What you need to know:
- Pharmexcil noted that Indian firms are eager to support Tanzania’s efforts to build capacity for manufacturing medicines that meet both domestic and regional export standards. However, delays in registration, inspections, and factory approvals remain key obstacles.
Mumbai. Tanzania’s pharmaceutical industry is attracting growing interest from Indian investors keen to establish local manufacturing plants, as the country makes steady progress in developing the sector.
According to the Pharmaceuticals Export Promotion Council of India (Pharmexcil), several Indian pharmaceutical firms are actively exploring investment opportunities in Tanzania. Their aim is to enhance domestic drug production—particularly of capsules and syrups—and reduce dependence on imports.
Set up under the provisions of Foreign Trade Policy by the Ministry of Commerce and Industry in May 2004, Pharmexcil is the authorized agency of the government of India for promotion of pharmaceutical exports from India.
Speaking during the East and Southern Africa Familiarisation Visit to India, Pharmexcil advisor Mr Sumantha Chaudhary said that although Tanzania holds strong potential, regulatory hurdles are deterring investors.
“Tanzania holds great promise in the pharmaceutical industry. But to convert interest into investment, reforms are needed—particularly in taxation and the speed of regulatory approvals,” he said.
Pharmexcil noted that Indian firms are eager to support Tanzania’s efforts to build capacity for manufacturing medicines that meet both domestic and regional export standards. However, delays in registration, inspections, and factory approvals remain key obstacles.
Mr Chaudhary cited the example of inspection procedures, where separate approvals are required for different product types such as syrups and capsules. In Kenya, for instance, inspection fees can reach up to $6,000. Similar regulatory processes exist across other EAC member states, each with varying costs, while factory approvals also take a considerable amount of time.
“Many raw materials needed for drug manufacturing are readily available in India, but they are often inaccessible in African markets. If the government can ease regulations and provide more flexibility, it would be possible to establish local pharmaceutical factories more efficiently,” he said.
Despite Indian pharmaceutical exports to Africa reaching $3.93 billion in 2025, Tanzania’s share has declined in recent years, losing ground to markets such as Angola, Ghana, and Cameroon.
Mr Chaudhary said unless Tanzania streamlines its regulatory procedures, the country risks missing out on crucial investments. “By the time approvals are granted, market conditions may have shifted, which affects the viability of investments,” he said.
He also emphasised the importance of aligning local production with regional export requirements. “If we can’t export, we go back to importing—defeating the whole purpose,” he added.

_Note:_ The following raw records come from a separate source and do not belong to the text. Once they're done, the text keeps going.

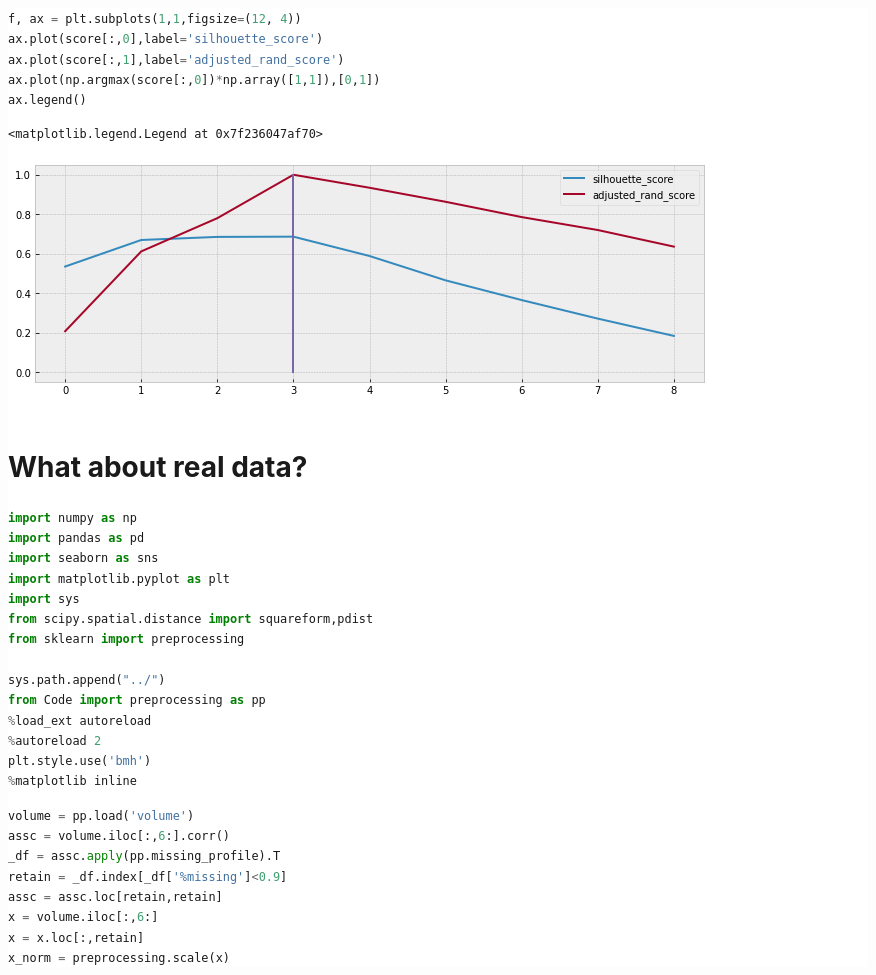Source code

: 
```python
f, ax = plt.subplots(1,1,figsize=(12, 4)) 
ax.plot(score[:,0],label='silhouette_score')
ax.plot(score[:,1],label='adjusted_rand_score')
ax.plot(np.argmax(score[:,0])*np.array([1,1]),[0,1])
ax.legend()
```




    <matplotlib.legend.Legend at 0x7f236047af70>




    
![png](../fig/output_37_1.png)
    


# What about real data?


```python
import numpy as np
import pandas as pd
import seaborn as sns
import matplotlib.pyplot as plt
import sys
from scipy.spatial.distance import squareform,pdist
from sklearn import preprocessing

sys.path.append("../")
from Code import preprocessing as pp
%load_ext autoreload
%autoreload 2
plt.style.use('bmh')
%matplotlib inline
```


```python
volume = pp.load('volume')
assc = volume.iloc[:,6:].corr()
_df = assc.apply(pp.missing_profile).T
retain = _df.index[_df['%missing']<0.9]
assc = assc.loc[retain,retain]
x = volume.iloc[:,6:]
x = x.loc[:,retain]
x_norm = preprocessing.scale(x)
```
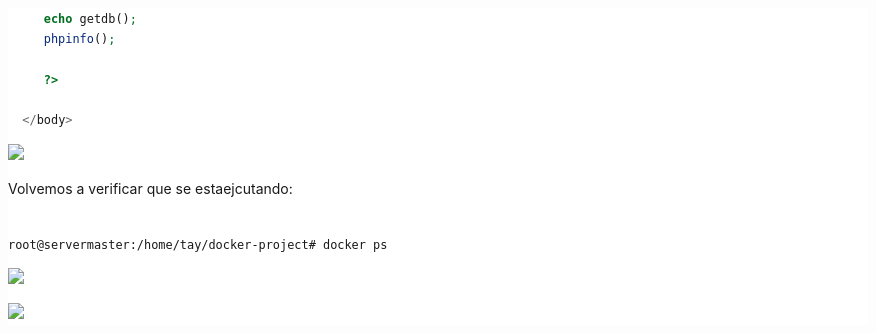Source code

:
 ```php
     echo getdb();
     phpinfo();
  
     ?>

  </body>
```

![](https://lh6.googleusercontent.com/3A5jkcdy8XeUx5ZVbE6mqitFSrdY5bLV1o02lGKxBVqv9dkpHcm3IvKEwjEL3JLjbnqdH9B4Qg5ROLKgCyVJBPR-FxuZ9cR3lpfvAu6jCI1LBdZOH2ZdijCVe7ffVdIt2F4kgAa-olCq7c5v71WOC8k)


Volvemos a verificar que se estaejcutando:

 ```bash

root@servermaster:/home/tay/docker-project# docker ps

```

![](https://lh6.googleusercontent.com/bblGEyt_7fUE7m2kNBvtaDET4HqdSv5zXj7SD6gIGh-mf7fcl413xmgLU4HfrwHEEd8_UQTo7s4J6U-PANIeUM1ww3M1m-xa6Q_byLT_jNcUTK8at9FBL43VbvNiIhyjgEvlaFmvum9kRzkSjPMFIXo)

![](https://lh5.googleusercontent.com/CdQm5txHndGeFpfgNpK0kqmcyZc6Ug9ZYZucPc0Hh9ce-EHDfJ-LgcMUhzDr-h2_jjinYWaI7-_oy0w8ullDQyA1nd11Qbwy7jNDdV7x9hG0ysd_GCclIpa7GhDXgo0OIzmqbqVLTaSQRwhvWFJLTOg)
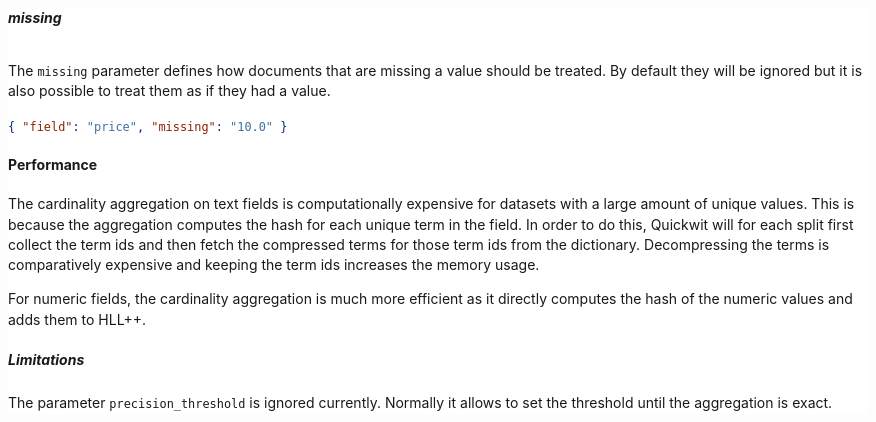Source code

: ###### **missing**
The `missing` parameter defines how documents that are missing a value should be treated.
By default they will be ignored but it is also possible to treat them as if they had a value.
```json skip
{ "field": "price", "missing": "10.0" }
```

#### Performance

The cardinality aggregation on text fields is computationally expensive for datasets with a large amount of unique values. 
This is because the aggregation computes the hash for each unique term in the field. 
In order to do this, Quickwit will for each split first collect the term ids and then fetch the compressed terms for those term ids from the dictionary.
Decompressing the terms is comparatively expensive and keeping the term ids increases the memory usage.

For numeric fields, the cardinality aggregation is much more efficient as it directly computes the hash of the numeric values and adds them to HLL++.

##### Limitations
The parameter `precision_threshold` is ignored currently. Normally it allows to set the threshold until the aggregation is exact.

Pharmexcil Director Mr Rollins John confirmed that at least four Indian companies are in advanced discussions to set up manufacturing facilities in Tanzania. “These investments would increase access to affordable medicines and create jobs for Tanzanians,” he said.
He added that the move would also help reinforce India’s position as the “pharmacy of the world” while deepening its engagement with East African markets.
Industry stakeholders are calling for increased collaboration between India and Tanzania, including technology transfer, joint ventures, and the integration of pharmaceutical supply chains.
In a related development, the Observer Research Foundation—a leading Indian think tank—has pledged to continue strengthening cooperation with Tanzania in the areas of technology and security.